I am still developing improvements on the state reporting Airflow project. However, my attempt at a ducttape based project on automating CALPADS reporting using Selenium had run into a roadblock. We are running a containerized Airflow environment in the cloud and one of the downloads was inconsistent if it ran at all. Through that process, I learned that some work was not a good fit for “scheduling” per se. In its stead, I keep clinging on to an image of a workbench. While it’s true that the schedule of work might be “irregular”, the core of the work could still benefit from a solid framework. The primary pitfall, in my opinion, is that the lack of a framework quickly devolves to messy ingestion layer processes. Because I would have to maintain and organize all the files I would have to download, there’s a high degree of potential mismanagement and certainly a lack of a historical paper trail if you will. But what would a workbench look like?

A Selenium + Jupyter Notebook Workbench

I started to explore if a workbench built on Selenium and Jupyter Notebook would fit the workflow. My idea was that I would spin up a Selenium chromedriver (not headless this time) and set a download location that would be easily accessible from a Jupyter Notebook(s). From there, I would manually operate the UI and download a file from either our Student Information System or from CALPADS as needed. Then, once the file was downloaded, I could process the file as needed. Even as I write it, I still think it’s a pretty solid idea. I loved that I could control where the download folder would be on a per working session basis. It would reduce the need of having to maintain files in a Downloads folder and move them somewhere else – it would immediately address some of the paper trail mismanagement risks.

In my excitement, I jumped in and started asking questions. One thing on my mind was that if I was working on transforming the data download in Jupyter, my sessions could time out in the browser. This piqued my curiosity on how the communications worked across ports. I knew Jupyter was rendered on a localhost server and I had seen that Selenium was also launching something DevTools or other and listening on some port. If I could set up another background task that occasionally “refreshed” my session in some way (probably by sending a call to execute Refresh), it would be golden. This led me down two paths; and I’m only sorry I couldn’t take both, however far they went, at the same time.

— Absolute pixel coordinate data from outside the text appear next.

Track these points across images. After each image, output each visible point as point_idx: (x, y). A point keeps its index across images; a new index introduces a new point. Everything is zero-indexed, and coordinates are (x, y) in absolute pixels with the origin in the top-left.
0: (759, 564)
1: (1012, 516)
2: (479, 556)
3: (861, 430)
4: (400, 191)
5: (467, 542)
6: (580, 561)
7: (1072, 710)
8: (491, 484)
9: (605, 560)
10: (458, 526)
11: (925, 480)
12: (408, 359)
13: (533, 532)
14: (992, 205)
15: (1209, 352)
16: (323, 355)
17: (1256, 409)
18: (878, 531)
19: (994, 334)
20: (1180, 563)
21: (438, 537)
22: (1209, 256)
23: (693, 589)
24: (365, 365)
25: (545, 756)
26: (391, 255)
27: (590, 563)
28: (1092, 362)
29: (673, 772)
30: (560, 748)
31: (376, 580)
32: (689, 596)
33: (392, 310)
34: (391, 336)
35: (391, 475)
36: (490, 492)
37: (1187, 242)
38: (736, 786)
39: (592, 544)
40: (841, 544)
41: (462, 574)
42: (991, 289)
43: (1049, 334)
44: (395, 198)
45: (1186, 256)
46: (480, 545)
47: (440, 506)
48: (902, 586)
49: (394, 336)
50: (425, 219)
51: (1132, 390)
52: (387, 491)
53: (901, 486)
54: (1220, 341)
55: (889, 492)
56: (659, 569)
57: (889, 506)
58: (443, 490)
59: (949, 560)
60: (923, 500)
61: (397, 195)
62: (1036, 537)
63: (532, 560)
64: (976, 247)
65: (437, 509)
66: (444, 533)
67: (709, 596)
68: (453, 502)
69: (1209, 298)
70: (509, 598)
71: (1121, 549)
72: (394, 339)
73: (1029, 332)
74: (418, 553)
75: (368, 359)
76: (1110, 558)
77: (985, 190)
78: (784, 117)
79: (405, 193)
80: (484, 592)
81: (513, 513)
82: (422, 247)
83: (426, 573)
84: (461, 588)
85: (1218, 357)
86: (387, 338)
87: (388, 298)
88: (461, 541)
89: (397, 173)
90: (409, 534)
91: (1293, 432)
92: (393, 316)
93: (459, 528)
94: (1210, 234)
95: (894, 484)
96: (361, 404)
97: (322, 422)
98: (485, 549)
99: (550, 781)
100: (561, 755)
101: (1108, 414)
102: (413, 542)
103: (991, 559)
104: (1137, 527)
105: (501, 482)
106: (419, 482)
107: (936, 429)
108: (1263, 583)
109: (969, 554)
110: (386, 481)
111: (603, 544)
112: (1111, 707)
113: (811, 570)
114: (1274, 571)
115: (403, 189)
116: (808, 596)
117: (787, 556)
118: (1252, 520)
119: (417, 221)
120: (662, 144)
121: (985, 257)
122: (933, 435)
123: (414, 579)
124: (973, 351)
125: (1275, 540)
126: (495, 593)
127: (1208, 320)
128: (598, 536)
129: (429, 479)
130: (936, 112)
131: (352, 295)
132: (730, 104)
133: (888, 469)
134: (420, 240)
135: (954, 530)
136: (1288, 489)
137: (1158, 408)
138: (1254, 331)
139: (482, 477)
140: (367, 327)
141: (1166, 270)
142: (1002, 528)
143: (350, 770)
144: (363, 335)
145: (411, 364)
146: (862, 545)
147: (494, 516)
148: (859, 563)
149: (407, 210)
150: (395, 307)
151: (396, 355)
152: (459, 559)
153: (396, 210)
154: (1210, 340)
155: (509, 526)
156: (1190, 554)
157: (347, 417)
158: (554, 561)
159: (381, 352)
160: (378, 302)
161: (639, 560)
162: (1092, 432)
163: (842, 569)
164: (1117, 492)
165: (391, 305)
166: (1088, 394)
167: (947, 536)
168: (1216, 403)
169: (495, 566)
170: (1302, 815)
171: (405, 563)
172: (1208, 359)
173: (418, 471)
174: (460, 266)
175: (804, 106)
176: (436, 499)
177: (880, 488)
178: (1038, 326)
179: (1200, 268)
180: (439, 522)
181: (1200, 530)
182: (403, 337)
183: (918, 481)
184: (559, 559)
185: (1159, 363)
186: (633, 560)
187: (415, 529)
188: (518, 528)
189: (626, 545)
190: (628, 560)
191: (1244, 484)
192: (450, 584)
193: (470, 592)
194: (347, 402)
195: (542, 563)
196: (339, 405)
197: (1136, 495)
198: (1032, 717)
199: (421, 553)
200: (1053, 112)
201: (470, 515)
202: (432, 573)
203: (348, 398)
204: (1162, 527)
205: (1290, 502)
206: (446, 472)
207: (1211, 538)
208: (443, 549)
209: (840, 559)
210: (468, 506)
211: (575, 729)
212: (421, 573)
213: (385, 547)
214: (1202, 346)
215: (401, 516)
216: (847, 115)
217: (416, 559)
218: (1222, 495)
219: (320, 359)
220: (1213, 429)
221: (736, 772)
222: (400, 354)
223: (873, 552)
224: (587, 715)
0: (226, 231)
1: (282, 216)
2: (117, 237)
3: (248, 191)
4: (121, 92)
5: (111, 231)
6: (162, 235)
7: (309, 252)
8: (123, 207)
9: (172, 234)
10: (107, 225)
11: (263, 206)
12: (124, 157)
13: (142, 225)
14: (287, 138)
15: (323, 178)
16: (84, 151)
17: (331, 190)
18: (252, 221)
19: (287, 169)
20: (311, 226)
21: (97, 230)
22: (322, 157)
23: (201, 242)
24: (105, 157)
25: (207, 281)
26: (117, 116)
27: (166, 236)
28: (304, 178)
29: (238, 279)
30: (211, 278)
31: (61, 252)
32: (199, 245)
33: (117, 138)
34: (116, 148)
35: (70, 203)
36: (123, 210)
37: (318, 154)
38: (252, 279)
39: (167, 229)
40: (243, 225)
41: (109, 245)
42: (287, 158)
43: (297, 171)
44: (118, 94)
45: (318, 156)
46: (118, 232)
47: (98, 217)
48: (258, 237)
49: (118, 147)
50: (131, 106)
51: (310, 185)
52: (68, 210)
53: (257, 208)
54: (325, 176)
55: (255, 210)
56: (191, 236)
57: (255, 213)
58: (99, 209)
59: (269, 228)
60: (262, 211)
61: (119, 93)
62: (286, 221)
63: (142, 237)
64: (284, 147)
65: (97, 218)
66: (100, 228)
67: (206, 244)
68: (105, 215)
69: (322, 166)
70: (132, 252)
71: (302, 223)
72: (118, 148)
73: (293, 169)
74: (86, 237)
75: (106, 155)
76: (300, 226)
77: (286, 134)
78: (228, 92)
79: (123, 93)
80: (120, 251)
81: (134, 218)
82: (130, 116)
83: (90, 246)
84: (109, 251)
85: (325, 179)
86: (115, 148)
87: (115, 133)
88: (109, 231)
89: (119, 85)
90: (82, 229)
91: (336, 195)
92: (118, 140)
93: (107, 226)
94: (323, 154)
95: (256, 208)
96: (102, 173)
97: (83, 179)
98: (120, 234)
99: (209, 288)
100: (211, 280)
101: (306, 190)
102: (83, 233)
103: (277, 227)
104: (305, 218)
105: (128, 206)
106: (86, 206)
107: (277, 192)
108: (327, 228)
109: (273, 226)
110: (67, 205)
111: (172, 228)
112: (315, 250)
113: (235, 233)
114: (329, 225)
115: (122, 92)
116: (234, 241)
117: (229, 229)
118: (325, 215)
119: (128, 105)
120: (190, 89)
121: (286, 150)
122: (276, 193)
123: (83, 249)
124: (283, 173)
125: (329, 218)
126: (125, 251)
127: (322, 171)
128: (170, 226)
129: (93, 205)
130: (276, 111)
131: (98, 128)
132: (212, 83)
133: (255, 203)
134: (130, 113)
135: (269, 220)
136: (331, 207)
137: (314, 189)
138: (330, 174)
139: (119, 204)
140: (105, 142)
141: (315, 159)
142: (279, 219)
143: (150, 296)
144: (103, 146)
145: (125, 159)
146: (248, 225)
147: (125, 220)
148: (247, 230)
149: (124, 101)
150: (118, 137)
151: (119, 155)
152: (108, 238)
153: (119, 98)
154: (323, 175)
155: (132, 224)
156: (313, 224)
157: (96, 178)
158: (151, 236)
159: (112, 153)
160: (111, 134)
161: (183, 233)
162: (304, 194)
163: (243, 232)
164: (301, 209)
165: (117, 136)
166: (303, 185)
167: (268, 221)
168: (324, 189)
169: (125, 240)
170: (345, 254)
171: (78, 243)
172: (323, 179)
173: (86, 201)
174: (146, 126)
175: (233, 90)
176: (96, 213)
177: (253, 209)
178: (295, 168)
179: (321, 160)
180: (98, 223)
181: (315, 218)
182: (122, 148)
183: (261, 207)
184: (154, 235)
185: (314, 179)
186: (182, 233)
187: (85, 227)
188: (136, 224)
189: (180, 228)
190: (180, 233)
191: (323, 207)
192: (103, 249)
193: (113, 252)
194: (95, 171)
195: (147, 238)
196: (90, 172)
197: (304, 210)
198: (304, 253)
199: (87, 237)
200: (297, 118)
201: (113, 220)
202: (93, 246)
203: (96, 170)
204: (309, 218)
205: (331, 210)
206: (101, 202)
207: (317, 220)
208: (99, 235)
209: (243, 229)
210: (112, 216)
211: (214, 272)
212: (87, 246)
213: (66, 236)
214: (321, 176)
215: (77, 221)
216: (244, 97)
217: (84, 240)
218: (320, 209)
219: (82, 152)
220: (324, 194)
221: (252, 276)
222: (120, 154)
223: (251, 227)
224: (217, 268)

The Grassy Wear and The Road Not Taken

One path that was exciting was to try to understand how Selenium and Jupyter used computer networking under the hood and that’s where I started. I watched a few promising videos from JupyterCon past and was beginning to wrap my head around the high level concepts. At the same time, I was dancing around between Selenium and chromedriver documentation. It was during this process that I started discovering more about the power of browser Dev Tools. In particular, I was struck by the existence of chrome://tracing (about:tracing). It’s an incredible tool that lets you see under the hood of the browser itself. And as if that wasn’t enough, you can even connect it to remote browsers like the chromedriver sessions, even when it’s headless!. Mind blown. Meanwhile, Jupyter was also incredibly enticing. Understanding the kernel and ZeroMQ might have taken the whole year, if not longer, but it would have been absolutely worth it. Some other very honorable mentions include the Web Driver protocol and the Chrome DevTools Protocol. Knowing that both of these protocols exist and how they help me understand my work in the immediate is setting me up for success in keeping up with their development in the near future. Between Docker, Jupyter, and chromedriver, I’m left in awe of just how much there is to learn about computer networking. For now, it really is all about the climb, no matter how tall the mountain might be.

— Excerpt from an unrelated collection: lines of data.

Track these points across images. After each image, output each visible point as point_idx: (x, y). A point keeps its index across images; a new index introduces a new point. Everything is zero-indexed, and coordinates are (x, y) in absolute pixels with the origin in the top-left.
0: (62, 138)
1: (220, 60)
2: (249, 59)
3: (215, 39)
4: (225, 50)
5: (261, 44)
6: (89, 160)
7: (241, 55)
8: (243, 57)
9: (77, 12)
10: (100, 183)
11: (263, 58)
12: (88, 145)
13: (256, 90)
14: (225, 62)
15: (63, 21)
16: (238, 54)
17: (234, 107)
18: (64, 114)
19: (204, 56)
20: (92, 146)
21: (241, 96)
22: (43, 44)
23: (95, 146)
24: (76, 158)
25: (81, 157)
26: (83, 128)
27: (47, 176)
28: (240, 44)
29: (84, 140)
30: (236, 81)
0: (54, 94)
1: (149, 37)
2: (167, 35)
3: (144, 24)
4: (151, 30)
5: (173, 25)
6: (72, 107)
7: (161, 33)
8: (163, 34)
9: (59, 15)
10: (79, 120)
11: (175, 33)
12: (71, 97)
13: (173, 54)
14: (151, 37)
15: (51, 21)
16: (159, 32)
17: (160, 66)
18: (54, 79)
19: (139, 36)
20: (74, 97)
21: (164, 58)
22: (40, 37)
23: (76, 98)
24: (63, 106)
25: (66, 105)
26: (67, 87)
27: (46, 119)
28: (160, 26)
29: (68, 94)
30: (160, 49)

The Other, Perhaps The Better Claim

The other path also incorporated some of the learnings from my exploration of Selenium and Jupyter, particularly around better utilizing browser Dev Tools. After closely reinspecting the download that kept failing, I noticed that at the heart, it was a JavaScript call. I tried to call the method used, and it was still running into the same issue. Nothing appeared broken, but the download was a step shy of actually downloading. (The solution for this might honestly be at the tip of my tongue. It seems something fails to execute in its entirety on headless when JavaScript opens a new window/tab for downloading. Switching to the new window appears to crash the driver and has been, so far, irrecoverable).

I started looking into whether I could mimic this download by using the webdriver to fetch the file directly via a url. It took some finesse, but I successfully logged into a Selenium driver and used Requests to fetch the resource directly. One of the final frontiers for the ducttape project was possibly whether automations can take advantage of authorization and use solely HTTP sessions to download data. Emboldened by my recent success, I asked whether we could remove all of Selenium for a lightweight, faster, and more robust Web API approach. The added bonus of this approach is it would likely remain functional even while headless.

CALPADS doesn’t officially support an API let alone a Python wrapper for it. The first barrier was exploring how in the world I was going to log into the system. With Selenium, albeit complex on its own, it amounted to instructing the driver to click the submit button. Now we were venturing into the unknown and trying to reverse engineer some processes. Using the browser Dev Tools, I reviewed the network traffic and page source to build a mental model of the requests the CALPADS website was making with each link or button click. Using Requests and understanding OAuth/OpenID was a woozy journey. The problem space was unfamiliar, but I felt determined and thankful that the jolt of creativity returned at just the right time. The documentation for how to log in using OAuth is actually mostly great. In order to get CALPADS to work, though, I did have to beat my own drum for the infamous “OAuth Dance”.

Telling This With a Smile, Somewhere Ages and Ages Hence

After all of this, I landed on calpads, an experimentation for a CALPADS Web API Python wrapper. Because we don’t have an official Web API, I have had to make educated guesses for a few things. As I grow in my knowledge for how Web API design works, I’m hoping to crack more of the mysterious code. I think it’s fair to say this will remain in “experimentation” mode for the foreseeable future since access to any of these endpoints/resources isn’t guaranteed. For example, one of the things we can do now is actually return resources in JSON format for quite a number of very useful endpoints. But there’s no guarantee that access to the endpoint OR to the formatting will still be here tomorrow. Nonetheless, I am very happy with how I landed here on this journey. I learned so much and I am still yearning for more.

I want to close out this lengthy blog post (against all odds, I miss the long blog posts) on a promising note. With just a few more features, if calpads can prove to be stable, here’s what I might be able to achieve next:

The unit tests for ducttape-calpads took at least an hour –> with direct API requests, that time would be considerably shredded (somewhere in the range of 50 - 70%).
All data downloads will be much faster. (~50-70%)
All data downloads will be more robust. (Not subject to the whims of UI elements loading as expected.)
Headless. Downloads.
A workbench
- Web API to download the CALPADS files from SIS
- package/library for common transformations of the data
- Web API for CALPADS import
- E.T.L.!!!